# insurance nightmare



## jax1013 (Dec 28, 2002)

guys in NY city insurance is almost impossible to get...i went from around 1200 annually to 3500 they claimed it was b/c of 9/11.. then to name cvs additional insuered cost me another grand...i know i got ripped off... to put snow mgt.on cost another 1000...all this and i told them i only have one truck ...2500 ram 810 blizzard...i had no choice they were the only one's that would write the policy...thats not including the 2400 per vehicle for commercial policy...this policy had to be paid in full w/in 2 months...i couldn't even cancel it after the season...its good til Jan 04 then its shopping again... any help will be greatly appreciated...also lost cvs to lowballer...(thats another story)
[email protected]


----------



## Rooster (Dec 13, 1999)

Do a search on Erie Insurance, here is one thread, there are more.

http://www.plowsite.com/showthread.php?s=&threadid=6605&highlight=Erie+Insurance

Good Luck!!!

Rick


----------



## BRL (Dec 21, 1999)

Welcome to Plowsite!

If you don't see Farm Family mentioned in the Erie threads when you do your search, search that also.
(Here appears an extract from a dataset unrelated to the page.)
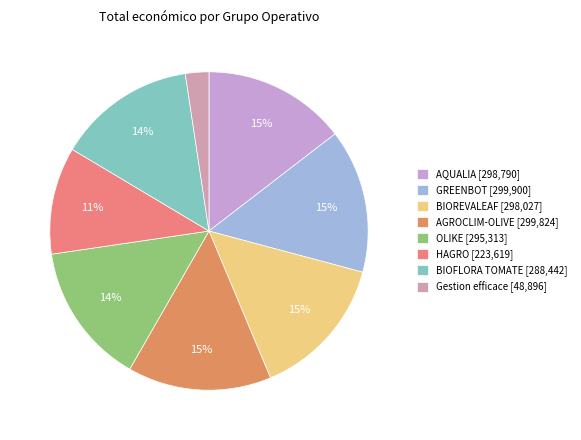

Combined, do Gestion efficace and OLIKE account for over 50%?

No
Good luck!


----------



## cat320 (Aug 25, 2000)

The commercial insurance has gon crazy.:realmad: They have gone up in price for our trucks quite a bite.Have never had a claim prossed that was out fault.Any one else notice a rise in there rates this year??


----------



## XPECTATIONS (Oct 15, 2003)

*ins*

we curintly pay $1700 for our c3500hd w/ 1mil in liability & full coverage.

$650 2 mil umbrella lia
approx $1000.00 for 2 mil. lia policy w/ all equipment covered at replacement cost.

I was up set to find my additional ins. were $50.00 per. 
I opted for the 9 payment policy @ $5.00 per billing cycle.{ eg. time value of money}
nation wide mutual is my carrier, be careful nw has three teer contractor liabilaty price structure.

new bee----- expencive
proven what i have
experenced min. 18 years contractor insured ---- cheap

also your catagory is important in coverage and premium.
my agent did a comparason for me and found landscaping is the best coverage/premium mix. per my oblgations.

i also recomend providing your agent with a copy of the contract (liability portion/ contract requirements) so the have it on file, they will go to bat fro you. insurance companys like to keep there money more than you like to keep your own. they have fists full of lawyers. my agent and i review w/ thier lawer (free) all aspectes of my bus. at least once a year.

Don't forget lia. policys are audit policys, your premium is based on your gross! ex. your abillity to cause damage!!!!!!


----------